**Given passage**

· · · · · · ·

Moreover, temporalisation might be achieved by the emphasis on emotionality. A senior female Sweden-born respondent framed a copying approach used by her cultural friend, a very young Syrian woman, in affective terms: '[W]hen she is sad, she dances... cries and dances. And it feels easier. So they have a nice way to get rid of this, while we push problems down to the stomach [laughs] (IP 5).

The rationality of the modern life and the related technologized responses to threatening situations are contrasted in this interview extract with 'natural' attitudes observed in pre-modern cultures. By this means, a hierarchy of cultures is established. 'They' are turned into an object of a fascinated colonial gaze. Emotionally and pre-linguistic expressiveness culminates in the image of a dancing girl, a traditional element of colonial imagery (Said 2003).

The 'othered' culture can appear intriguing and interesting. Many Sweden-born participants reported being involved in the project because of their curiosity. According to Said (2003), the will to know about distant cultures goes hand in hand with the will to power. A specific academic discipline - Orientalism -arose in the West with the aspiration to learn about geographically distant societies. Frequently, however, the production of knowledge on the Orient was far from politically neutral, serving the imperial interests of Western countries: 'knowledge of subject races or Orientals is what makes their management easy and profitable; knowledge gives power, more power requires more knowledge, and so on in an increasingly profitable dialectic of information and control' (ibid: 37). Cultural awareness was especially important since a distinctive culture can be experienced as a threat to one's own beliefs, traditions and customs. A respondent who identified himself as an 'old Swede' expressed frustration over a communication format 'imposed' on him by his cultural friend:

He invited me for coffee, for example, and suddenly the whole flat was full of his other friends who came and also drunk coffee, and that's their way. And I don't have any problem with that. But the risk is that when one comes here as a migrant, then one tries to transmit one's own cultural habits or forms of social interactions as one does in the home country. And there, I understood, people very much come and go. This we don't do so often here in Sweden, but one invites friends into the home and if one is a real friend, then one can come and go, but with them, one comes and goes anyway (IP 1).

· · · · · · ·

**Work task 1**
According to the passage, what three things can a distinctive culture be experienced as a threat to?
**Work task 2**
In the passage, how does the respondent cited as IP 1 identify himself?
The records have no connection to the passage.

· · · · · · ·

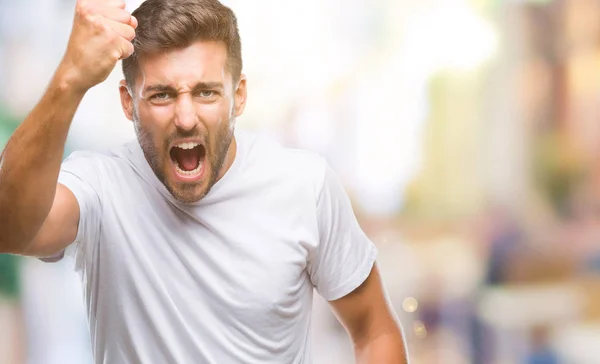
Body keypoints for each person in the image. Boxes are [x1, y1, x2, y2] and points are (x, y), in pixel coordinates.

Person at [0, 0, 408, 362]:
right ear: (128, 102)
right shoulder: (99, 187)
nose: (186, 117)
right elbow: (9, 229)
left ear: (240, 95)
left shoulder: (305, 185)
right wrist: (70, 79)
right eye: (161, 94)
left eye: (206, 93)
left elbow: (374, 329)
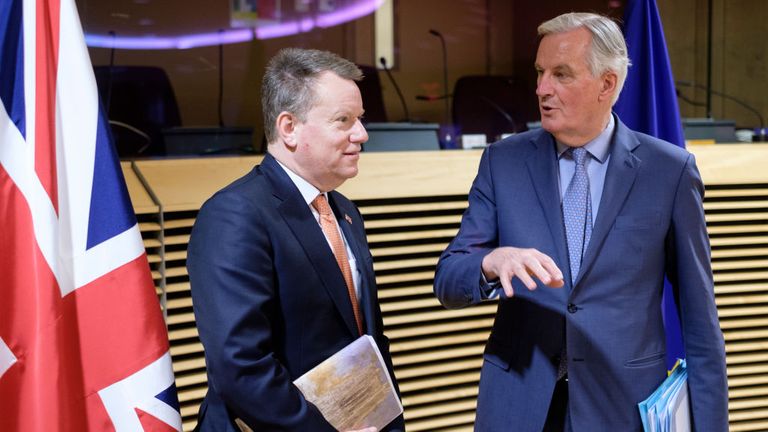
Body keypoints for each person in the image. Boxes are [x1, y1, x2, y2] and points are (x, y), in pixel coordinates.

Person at [433, 12, 728, 432]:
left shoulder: (669, 171)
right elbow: (448, 278)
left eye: (561, 74)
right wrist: (490, 262)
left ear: (607, 84)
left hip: (623, 406)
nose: (542, 89)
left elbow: (700, 320)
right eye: (539, 73)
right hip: (519, 404)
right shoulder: (504, 161)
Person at [187, 48, 405, 432]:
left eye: (360, 120)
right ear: (289, 128)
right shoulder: (235, 215)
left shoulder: (344, 211)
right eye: (344, 120)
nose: (362, 134)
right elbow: (241, 367)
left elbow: (366, 341)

· · · · · · ·

**Answer box 1**
One's own beliefs, traditions and customs.

**Answer box 2**
As an "old Swede."